Excerpts from a dataset:
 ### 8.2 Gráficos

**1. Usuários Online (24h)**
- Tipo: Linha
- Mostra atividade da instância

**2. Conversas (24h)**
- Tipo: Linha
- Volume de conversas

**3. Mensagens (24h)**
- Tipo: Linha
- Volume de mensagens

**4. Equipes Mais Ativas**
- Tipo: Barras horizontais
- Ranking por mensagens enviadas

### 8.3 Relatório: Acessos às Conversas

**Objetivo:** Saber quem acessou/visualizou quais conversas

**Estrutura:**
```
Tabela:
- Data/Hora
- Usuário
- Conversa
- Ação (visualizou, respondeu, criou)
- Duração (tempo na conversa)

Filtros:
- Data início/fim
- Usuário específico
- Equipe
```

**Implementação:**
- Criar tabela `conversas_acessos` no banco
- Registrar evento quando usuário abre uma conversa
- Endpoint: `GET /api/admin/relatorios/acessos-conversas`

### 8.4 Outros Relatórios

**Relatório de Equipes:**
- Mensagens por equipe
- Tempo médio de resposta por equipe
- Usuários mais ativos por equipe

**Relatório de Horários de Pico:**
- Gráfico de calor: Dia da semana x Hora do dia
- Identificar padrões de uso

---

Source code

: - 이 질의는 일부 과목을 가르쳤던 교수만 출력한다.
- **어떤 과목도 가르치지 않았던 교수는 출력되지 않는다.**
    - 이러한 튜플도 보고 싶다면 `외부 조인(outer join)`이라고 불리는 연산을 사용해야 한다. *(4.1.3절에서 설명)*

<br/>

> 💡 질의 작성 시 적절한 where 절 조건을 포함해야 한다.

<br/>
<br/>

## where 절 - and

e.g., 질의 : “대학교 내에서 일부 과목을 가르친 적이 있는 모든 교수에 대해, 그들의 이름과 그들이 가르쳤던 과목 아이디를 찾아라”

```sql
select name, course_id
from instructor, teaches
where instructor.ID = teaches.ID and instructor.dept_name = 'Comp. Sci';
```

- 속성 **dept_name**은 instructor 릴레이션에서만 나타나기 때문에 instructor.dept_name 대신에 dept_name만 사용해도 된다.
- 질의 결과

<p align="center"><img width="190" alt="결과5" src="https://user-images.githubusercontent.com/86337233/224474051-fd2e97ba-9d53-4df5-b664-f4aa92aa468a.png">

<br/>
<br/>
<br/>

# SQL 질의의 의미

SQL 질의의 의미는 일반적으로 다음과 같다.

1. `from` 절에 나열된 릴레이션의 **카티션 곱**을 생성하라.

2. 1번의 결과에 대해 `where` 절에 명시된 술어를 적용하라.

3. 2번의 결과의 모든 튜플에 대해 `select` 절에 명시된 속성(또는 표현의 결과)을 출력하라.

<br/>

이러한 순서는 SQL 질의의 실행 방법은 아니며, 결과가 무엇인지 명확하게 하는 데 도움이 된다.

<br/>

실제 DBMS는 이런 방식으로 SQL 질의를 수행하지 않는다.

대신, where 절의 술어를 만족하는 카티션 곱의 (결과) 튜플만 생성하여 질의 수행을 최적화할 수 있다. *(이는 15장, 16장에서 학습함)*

### ASSIGNED TASK:
Give back all of the records exactly as they were provided above.

### REPLY:
 ### 8.2 Gráficos

**1. Usuários Online (24h)**
- Tipo: Linha
- Mostra atividade da instância

**2. Conversas (24h)**
- Tipo: Linha
- Volume de conversas

**3. Mensagens (24h)**
- Tipo: Linha
- Volume de mensagens

**4. Equipes Mais Ativas**
- Tipo: Barras horizontais
- Ranking por mensagens enviadas

### 8.3 Relatório: Acessos às Conversas

**Objetivo:** Saber quem acessou/visualizou quais conversas

**Estrutura:**
```
Tabela:
- Data/Hora
- Usuário
- Conversa
- Ação (visualizou, respondeu, criou)
- Duração (tempo na conversa)

Filtros:
- Data início/fim
- Usuário específico
- Equipe
```

**Implementação:**
- Criar tabela `conversas_acessos` no banco
- Registrar evento quando usuário abre uma conversa
- Endpoint: `GET /api/admin/relatorios/acessos-conversas`

### 8.4 Outros Relatórios

**Relatório de Equipes:**
- Mensagens por equipe
- Tempo médio de resposta por equipe
- Usuários mais ativos por equipe

**Relatório de Horários de Pico:**
- Gráfico de calor: Dia da semana x Hora do dia
- Identificar padrões de uso

---

Source code

: - 이 질의는 일부 과목을 가르쳤던 교수만 출력한다.
- **어떤 과목도 가르치지 않았던 교수는 출력되지 않는다.**
    - 이러한 튜플도 보고 싶다면 `외부 조인(outer join)`이라고 불리는 연산을 사용해야 한다. *(4.1.3절에서 설명)*

<br/>

> 💡 질의 작성 시 적절한 where 절 조건을 포함해야 한다.

<br/>
<br/>

## where 절 - and

e.g., 질의 : “대학교 내에서 일부 과목을 가르친 적이 있는 모든 교수에 대해, 그들의 이름과 그들이 가르쳤던 과목 아이디를 찾아라”

```sql
select name, course_id
from instructor, teaches
where instructor.ID = teaches.ID and instructor.dept_name = 'Comp. Sci';
```

- 속성 **dept_name**은 instructor 릴레이션에서만 나타나기 때문에 instructor.dept_name 대신에 dept_name만 사용해도 된다.
- 질의 결과

<p align="center"><img width="190" alt="결과5" src="https://user-images.githubusercontent.com/86337233/224474051-fd2e97ba-9d53-4df5-b664-f4aa92aa468a.png">

<br/>
<br/>
<br/>

# SQL 질의의 의미

SQL 질의의 의미는 일반적으로 다음과 같다.

1. `from` 절에 나열된 릴레이션의 **카티션 곱**을 생성하라.

2. 1번의 결과에 대해 `where` 절에 명시된 술어를 적용하라.

3. 2번의 결과의 모든 튜플에 대해 `select` 절에 명시된 속성(또는 표현의 결과)을 출력하라.

<br/>

이러한 순서는 SQL 질의의 실행 방법은 아니며, 결과가 무엇인지 명확하게 하는 데 도움이 된다.

<br/>

실제 DBMS는 이런 방식으로 SQL 질의를 수행하지 않는다.

대신, where 절의 술어를 만족하는 카티션 곱의 (결과) 튜플만 생성하여 질의 수행을 최적화할 수 있다. *(이는 15장, 16장에서 학습함)*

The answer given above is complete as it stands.